For European organizations, particularly those operating electrical substations and critical energy infrastructure, this vulnerability poses a significant risk. Hitachi Energy's PCM600 is widely used in the power sector across Europe for managing IEDs that control protection, automation, and monitoring functions. Unauthorized access to IED credentials could allow attackers to manipulate device configurations, potentially leading to incorrect protection settings, unintended device reboots, or denial-of-service conditions. Such disruptions can cause power outages, damage to equipment, or safety incidents affecting grid stability and reliability. The confidentiality breach of credentials also raises concerns about insider threats or lateral movement within networks if attackers escalate privileges. Given the strategic importance of energy infrastructure in Europe, exploitation could have cascading effects on other critical sectors dependent on stable power supply. The local attack vector means that attackers need some level of access to the PCM600 host or exported backup files, which may be obtained through insider threats, compromised administrative accounts, or insufficiently secured backup storage. The lack of user interaction required increases the risk once access is gained. Overall, the vulnerability could undermine operational integrity and availability of energy systems, with potential economic and safety consequences.

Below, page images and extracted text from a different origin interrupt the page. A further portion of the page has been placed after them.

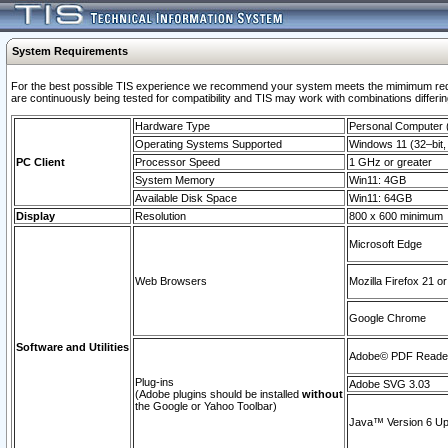
System Requirements
For the best possible TIS experience we recommend your system meets the mimimum requi
are continuously being tested for compatibility and TIS may work with combinations differing
Hardware Type
Personal Computer
Operating Systems Supported
Windows 11 (32–bit, 
PC Client
Processor Speed
1 GHz or greater
System Memory
Win11: 4GB
Available Disk Space
Win11: 64GB
Display
Resolution
800 x 600 minimum
Microsoft Edge
Web Browsers
Mozilla Firefox 21 or
Google Chrome
Software and Utilities
Adobe© PDF Reader 
Plug-ins
Adobe SVG 3.03
(Adobe plugins should be installed
without
the Google or Yahoo Toolbar)
Java™ Version 6 Upd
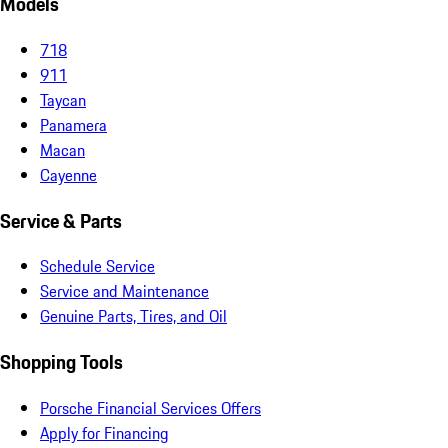
Models
718
911
Taycan
Panamera
Macan
Cayenne
Service & Parts
Schedule Service
Service and Maintenance
Genuine Parts, Tires, and Oil
Shopping Tools
Porsche Financial Services Offers
Apply for Financing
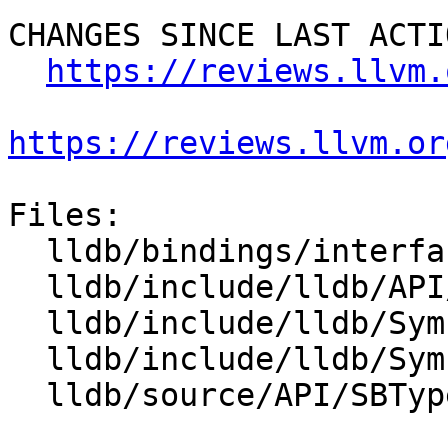
CHANGES SINCE LAST ACTIO
https://reviews.llvm.
https://reviews.llvm.or
Files:

  lldb/bindings/interface/SBType.i

  lldb/include/lldb/API/SBType.h

  lldb/include/lldb/Symbol/CompilerType.h

  lldb/include/lldb/Symbol/TypeSystem.h

  lldb/source/API/SBType.cpp
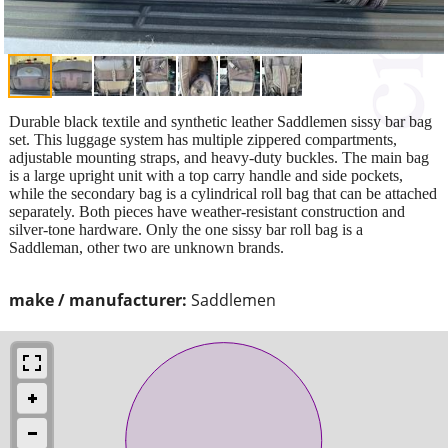
Durable black textile and synthetic leather Saddlemen sissy bar bag
set. This luggage system has multiple zippered compartments,
adjustable mounting straps, and heavy-duty buckles. The main bag
is a large upright unit with a top carry handle and side pockets,
while the secondary bag is a cylindrical roll bag that can be attached
separately. Both pieces have weather-resistant construction and
silver-tone hardware. Only the one sissy bar roll bag is a
Saddleman, other two are unknown brands.
make / manufacturer:
Saddlemen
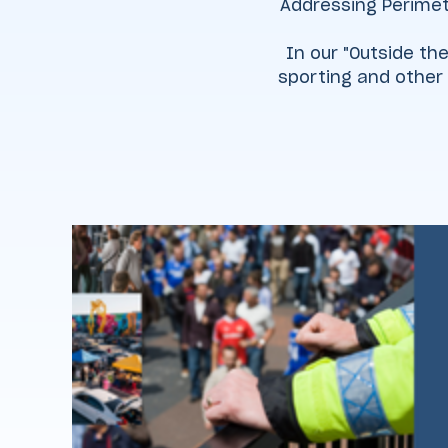
Addressing Perimet
In our "Outside the
sporting and other 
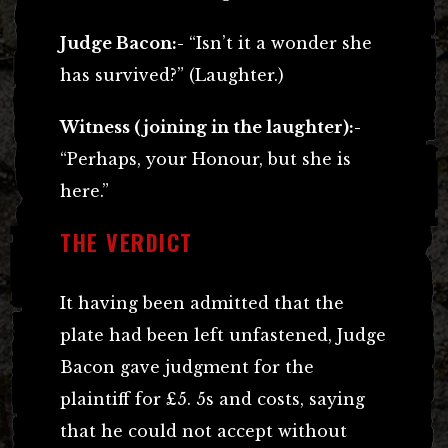
Judge Bacon:-
“Isn’t it a wonder she
has survived?” (Laughter.)
Witness (joining in the laughter):-
“Perhaps, your Honour, but she is
here.”
THE VERDICT
It having been admitted that the
plate had been left unfastened, Judge
Bacon gave judgment for the
plaintiff for £5. 5s and costs, saying
that he could not accept without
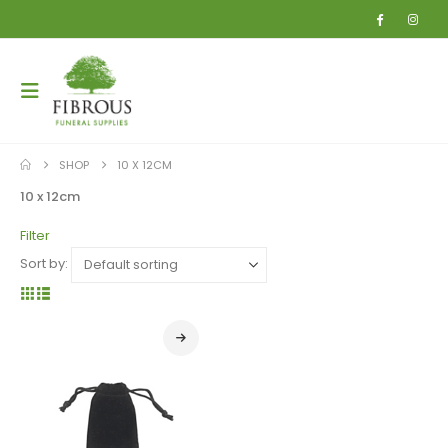
SHOP
10 X 12CM
10 x 12cm
Filter
Sort by:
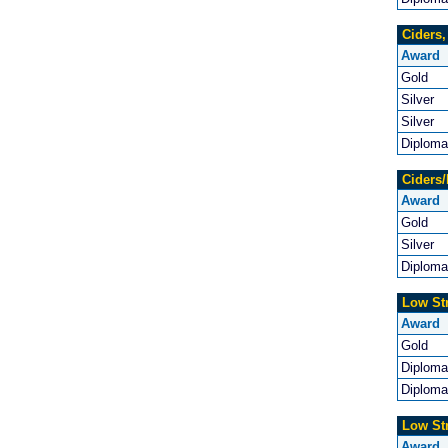
Ciders
Award
Gold
Silver
Silver
Diploma
Ciders/
Award
Gold
Silver
Diploma
Low St
Award
Gold
Diploma
Diploma
Low St
Award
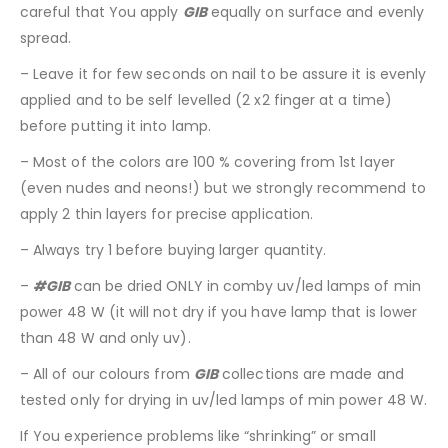
careful that You apply
GIB
equally on surface and evenly
spread.
– Leave it for few seconds on nail to be assure it is evenly
applied and to be self levelled (2 x2 finger at a time)
before putting it into lamp.
– Most of the colors are 100 % covering from 1st layer
(even nudes and neons!) but we strongly recommend to
apply 2 thin layers for precise application.
– Always try 1 before buying larger quantity.
–
#GIB
can be dried ONLY in comby uv/led lamps of min
power 48 W (it will not dry if you have lamp that is lower
than 48 W and only uv).
– All of our colours from
GIB
collections are made and
tested only for drying in uv/led lamps of min power 48 W.
If You experience problems like “shrinking” or small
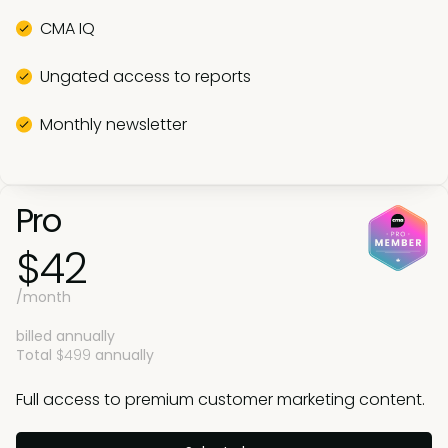
CMA IQ
Ungated access to reports
Monthly newsletter
Pro
$42
/month
billed annually
Total
$499
annually
Full access to premium customer marketing content.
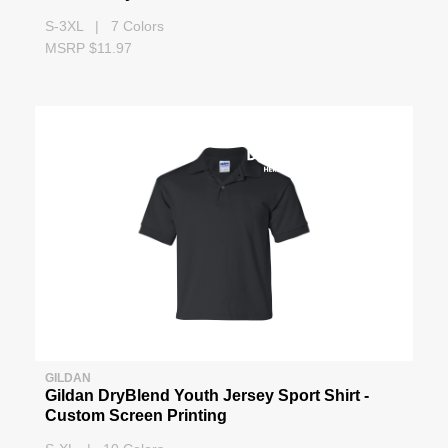
S-3XL | 7 Colors
MSRP $11.97
GILDAN
Gildan DryBlend Youth Jersey Sport Shirt -
Custom Screen Printing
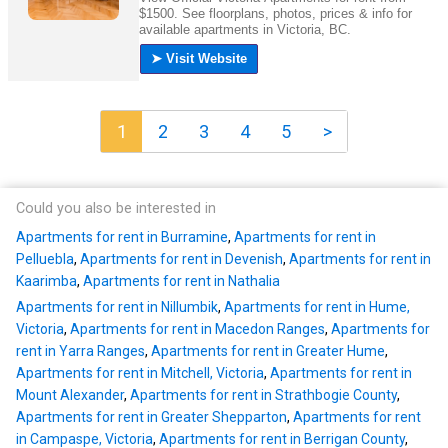
1
2
3
4
5
>
Could you also be interested in
Apartments for rent in Burramine
,
Apartments for rent in
Pelluebla
,
Apartments for rent in Devenish
,
Apartments for rent in
Kaarimba
,
Apartments for rent in Nathalia
Apartments for rent in Nillumbik
,
Apartments for rent in Hume,
Victoria
,
Apartments for rent in Macedon Ranges
,
Apartments for
rent in Yarra Ranges
,
Apartments for rent in Greater Hume
,
Apartments for rent in Mitchell, Victoria
,
Apartments for rent in
Mount Alexander
,
Apartments for rent in Strathbogie County
,
Apartments for rent in Greater Shepparton
,
Apartments for rent
in Campaspe, Victoria
,
Apartments for rent in Berrigan County
,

1. Restrict access to PCM600 host machines strictly to authorized personnel only, enforcing strong authentication and role-based access controls to minimize risk of local compromise. 2. Secure backup files containing PCM600 data by encrypting them at rest and in transit, and limit access to these backups to trusted administrators. 3. Implement strict monitoring and auditing of access to PCM600 systems and backup files to detect unauthorized access attempts promptly. 4. Use host-based security controls such as disk encryption and endpoint detection and response (EDR) solutions to prevent unauthorized local access or credential harvesting. 5. Regularly review and rotate IED credentials and administrative passwords to limit exposure time if credentials are compromised. 6. Isolate PCM600 management systems from broader corporate networks using network segmentation and firewalls to reduce attack surface. 7. Until an official patch is released, consider deploying compensating controls such as application whitelisting and restricting export functionality to trusted users only. 8. Educate operational technology (OT) staff about the risks of exporting backup files and the importance of secure handling of sensitive data. 9. Engage with Hitachi Energy support channels to obtain updates on patches or mitigations and plan timely deployment once available.